=== Section Start ===

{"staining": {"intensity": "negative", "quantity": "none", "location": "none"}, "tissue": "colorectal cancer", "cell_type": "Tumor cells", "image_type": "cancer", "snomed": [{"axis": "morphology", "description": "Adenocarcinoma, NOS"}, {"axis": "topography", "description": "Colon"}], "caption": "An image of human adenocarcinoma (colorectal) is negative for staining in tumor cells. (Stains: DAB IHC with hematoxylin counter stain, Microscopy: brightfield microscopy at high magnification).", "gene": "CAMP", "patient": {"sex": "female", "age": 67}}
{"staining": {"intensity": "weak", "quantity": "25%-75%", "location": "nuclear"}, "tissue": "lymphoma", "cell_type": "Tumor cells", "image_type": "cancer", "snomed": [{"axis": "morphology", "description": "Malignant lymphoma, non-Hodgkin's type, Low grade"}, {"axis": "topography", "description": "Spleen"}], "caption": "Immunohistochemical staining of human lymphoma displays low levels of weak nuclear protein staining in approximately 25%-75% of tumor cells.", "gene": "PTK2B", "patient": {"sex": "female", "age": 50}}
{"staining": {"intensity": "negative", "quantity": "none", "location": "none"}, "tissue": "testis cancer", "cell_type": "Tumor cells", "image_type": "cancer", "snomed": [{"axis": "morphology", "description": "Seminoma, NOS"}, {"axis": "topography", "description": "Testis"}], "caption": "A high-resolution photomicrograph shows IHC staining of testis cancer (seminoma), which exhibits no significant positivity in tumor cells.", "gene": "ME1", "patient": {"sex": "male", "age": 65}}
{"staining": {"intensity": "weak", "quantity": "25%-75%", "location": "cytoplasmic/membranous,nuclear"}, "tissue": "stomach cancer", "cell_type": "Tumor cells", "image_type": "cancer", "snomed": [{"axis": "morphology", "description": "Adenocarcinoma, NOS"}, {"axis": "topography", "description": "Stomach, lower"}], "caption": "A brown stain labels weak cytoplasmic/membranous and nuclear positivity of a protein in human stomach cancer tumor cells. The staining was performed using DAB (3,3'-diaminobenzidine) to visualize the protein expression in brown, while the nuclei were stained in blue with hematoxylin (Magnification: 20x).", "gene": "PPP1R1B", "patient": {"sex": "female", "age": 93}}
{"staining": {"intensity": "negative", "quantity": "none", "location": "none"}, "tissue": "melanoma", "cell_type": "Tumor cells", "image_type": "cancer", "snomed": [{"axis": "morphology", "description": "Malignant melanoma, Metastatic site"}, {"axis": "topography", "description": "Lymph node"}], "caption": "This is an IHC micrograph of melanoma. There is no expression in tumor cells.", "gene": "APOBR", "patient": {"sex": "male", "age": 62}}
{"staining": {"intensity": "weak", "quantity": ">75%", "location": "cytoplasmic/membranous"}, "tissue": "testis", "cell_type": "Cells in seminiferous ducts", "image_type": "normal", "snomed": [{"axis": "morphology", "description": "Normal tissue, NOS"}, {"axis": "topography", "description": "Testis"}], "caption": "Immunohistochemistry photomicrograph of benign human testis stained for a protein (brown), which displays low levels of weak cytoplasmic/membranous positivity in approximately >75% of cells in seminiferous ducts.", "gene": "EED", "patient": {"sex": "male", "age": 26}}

=== Section End ===

> Task prompt:
In the listing above, find every line with the word "testis" and copy it out.

> Solution to this problem:
{"staining": {"intensity": "negative", "quantity": "none", "location": "none"}, "tissue": "testis cancer", "cell_type": "Tumor cells", "image_type": "cancer", "snomed": [{"axis": "morphology", "description": "Seminoma, NOS"}, {"axis": "topography", "description": "Testis"}], "caption": "A high-resolution photomicrograph shows IHC staining of testis cancer (seminoma), which exhibits no significant positivity in tumor cells.", "gene": "ME1", "patient": {"sex": "male", "age": 65}}
{"staining": {"intensity": "weak", "quantity": ">75%", "location": "cytoplasmic/membranous"}, "tissue": "testis", "cell_type": "Cells in seminiferous ducts", "image_type": "normal", "snomed": [{"axis": "morphology", "description": "Normal tissue, NOS"}, {"axis": "topography", "description": "Testis"}], "caption": "Immunohistochemistry photomicrograph of benign human testis stained for a protein (brown), which displays low levels of weak cytoplasmic/membranous positivity in approximately >75% of cells in seminiferous ducts.", "gene": "EED", "patient": {"sex": "male", "age": 26}}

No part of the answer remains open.